** Work task **
Could you transcribe every record below exactly as it stands?

** Recorded data **
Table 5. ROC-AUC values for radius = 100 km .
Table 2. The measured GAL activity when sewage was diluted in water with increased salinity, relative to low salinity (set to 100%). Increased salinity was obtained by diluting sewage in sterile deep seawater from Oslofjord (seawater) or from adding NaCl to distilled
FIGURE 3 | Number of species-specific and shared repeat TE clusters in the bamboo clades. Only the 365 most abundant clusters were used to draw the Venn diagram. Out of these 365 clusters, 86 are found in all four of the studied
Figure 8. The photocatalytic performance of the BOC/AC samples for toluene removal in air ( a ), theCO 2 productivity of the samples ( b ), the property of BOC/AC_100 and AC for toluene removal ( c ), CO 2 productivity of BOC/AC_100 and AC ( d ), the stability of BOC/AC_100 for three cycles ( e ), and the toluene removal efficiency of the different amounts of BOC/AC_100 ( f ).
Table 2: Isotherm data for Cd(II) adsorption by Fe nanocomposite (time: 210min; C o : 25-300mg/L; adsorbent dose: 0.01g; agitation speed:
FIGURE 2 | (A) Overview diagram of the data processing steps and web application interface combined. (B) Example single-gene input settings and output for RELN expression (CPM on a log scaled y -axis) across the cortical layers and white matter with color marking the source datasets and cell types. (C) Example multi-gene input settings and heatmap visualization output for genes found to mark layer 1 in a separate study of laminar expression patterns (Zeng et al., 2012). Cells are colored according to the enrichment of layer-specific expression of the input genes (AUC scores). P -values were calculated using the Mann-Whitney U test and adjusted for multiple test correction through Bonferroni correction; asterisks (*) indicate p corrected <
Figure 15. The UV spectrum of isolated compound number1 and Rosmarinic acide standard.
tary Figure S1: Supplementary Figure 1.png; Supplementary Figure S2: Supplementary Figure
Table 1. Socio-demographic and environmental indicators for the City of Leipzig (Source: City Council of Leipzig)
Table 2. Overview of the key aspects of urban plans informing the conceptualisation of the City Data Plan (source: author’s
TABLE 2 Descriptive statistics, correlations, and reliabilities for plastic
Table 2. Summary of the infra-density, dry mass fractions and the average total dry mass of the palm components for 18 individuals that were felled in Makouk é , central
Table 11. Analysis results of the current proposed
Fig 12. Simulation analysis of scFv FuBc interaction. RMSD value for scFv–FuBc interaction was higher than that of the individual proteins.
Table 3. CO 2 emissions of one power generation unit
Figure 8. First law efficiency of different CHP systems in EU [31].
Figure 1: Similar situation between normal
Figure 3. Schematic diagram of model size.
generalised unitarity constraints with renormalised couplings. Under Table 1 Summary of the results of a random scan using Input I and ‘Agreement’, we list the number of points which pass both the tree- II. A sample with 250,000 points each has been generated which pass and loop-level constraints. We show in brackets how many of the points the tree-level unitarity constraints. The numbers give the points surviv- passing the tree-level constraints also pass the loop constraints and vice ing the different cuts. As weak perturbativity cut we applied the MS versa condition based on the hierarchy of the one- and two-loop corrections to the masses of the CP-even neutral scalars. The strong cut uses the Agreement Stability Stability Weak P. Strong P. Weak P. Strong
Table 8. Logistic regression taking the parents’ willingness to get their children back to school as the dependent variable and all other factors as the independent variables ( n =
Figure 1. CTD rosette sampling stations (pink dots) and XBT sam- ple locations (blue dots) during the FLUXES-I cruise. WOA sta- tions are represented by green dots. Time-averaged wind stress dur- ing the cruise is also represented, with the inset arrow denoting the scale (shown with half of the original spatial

** Reply **
Table 5. ROC-AUC values for radius = 100 km .
Table 2. The measured GAL activity when sewage was diluted in water with increased salinity, relative to low salinity (set to 100%). Increased salinity was obtained by diluting sewage in sterile deep seawater from Oslofjord (seawater) or from adding NaCl to distilled
FIGURE 3 | Number of species-specific and shared repeat TE clusters in the bamboo clades. Only the 365 most abundant clusters were used to draw the Venn diagram. Out of these 365 clusters, 86 are found in all four of the studied
Figure 8. The photocatalytic performance of the BOC/AC samples for toluene removal in air ( a ), theCO 2 productivity of the samples ( b ), the property of BOC/AC_100 and AC for toluene removal ( c ), CO 2 productivity of BOC/AC_100 and AC ( d ), the stability of BOC/AC_100 for three cycles ( e ), and the toluene removal efficiency of the different amounts of BOC/AC_100 ( f ).
Table 2: Isotherm data for Cd(II) adsorption by Fe nanocomposite (time: 210min; C o : 25-300mg/L; adsorbent dose: 0.01g; agitation speed:
FIGURE 2 | (A) Overview diagram of the data processing steps and web application interface combined. (B) Example single-gene input settings and output for RELN expression (CPM on a log scaled y -axis) across the cortical layers and white matter with color marking the source datasets and cell types. (C) Example multi-gene input settings and heatmap visualization output for genes found to mark layer 1 in a separate study of laminar expression patterns (Zeng et al., 2012). Cells are colored according to the enrichment of layer-specific expression of the input genes (AUC scores). P -values were calculated using the Mann-Whitney U test and adjusted for multiple test correction through Bonferroni correction; asterisks (*) indicate p corrected <
Figure 15. The UV spectrum of isolated compound number1 and Rosmarinic acide standard.
tary Figure S1: Supplementary Figure 1.png; Supplementary Figure S2: Supplementary Figure
Table 1. Socio-demographic and environmental indicators for the City of Leipzig (Source: City Council of Leipzig)
Table 2. Overview of the key aspects of urban plans informing the conceptualisation of the City Data Plan (source: author’s
TABLE 2 Descriptive statistics, correlations, and reliabilities for plastic
Table 2. Summary of the infra-density, dry mass fractions and the average total dry mass of the palm components for 18 individuals that were felled in Makouk é , central
Table 11. Analysis results of the current proposed
Fig 12. Simulation analysis of scFv FuBc interaction. RMSD value for scFv–FuBc interaction was higher than that of the individual proteins.
Table 3. CO 2 emissions of one power generation unit
Figure 8. First law efficiency of different CHP systems in EU [31].
Figure 1: Similar situation between normal
Figure 3. Schematic diagram of model size.
generalised unitarity constraints with renormalised couplings. Under Table 1 Summary of the results of a random scan using Input I and ‘Agreement’, we list the number of points which pass both the tree- II. A sample with 250,000 points each has been generated which pass and loop-level constraints. We show in brackets how many of the points the tree-level unitarity constraints. The numbers give the points surviv- passing the tree-level constraints also pass the loop constraints and vice ing the different cuts. As weak perturbativity cut we applied the MS versa condition based on the hierarchy of the one- and two-loop corrections to the masses of the CP-even neutral scalars. The strong cut uses the Agreement Stability Stability Weak P. Strong P. Weak P. Strong
Table 8. Logistic regression taking the parents’ willingness to get their children back to school as the dependent variable and all other factors as the independent variables ( n =
Figure 1. CTD rosette sampling stations (pink dots) and XBT sam- ple locations (blue dots) during the FLUXES-I cruise. WOA sta- tions are represented by green dots. Time-averaged wind stress dur- ing the cruise is also represented, with the inset arrow denoting the scale (shown with half of the original spatial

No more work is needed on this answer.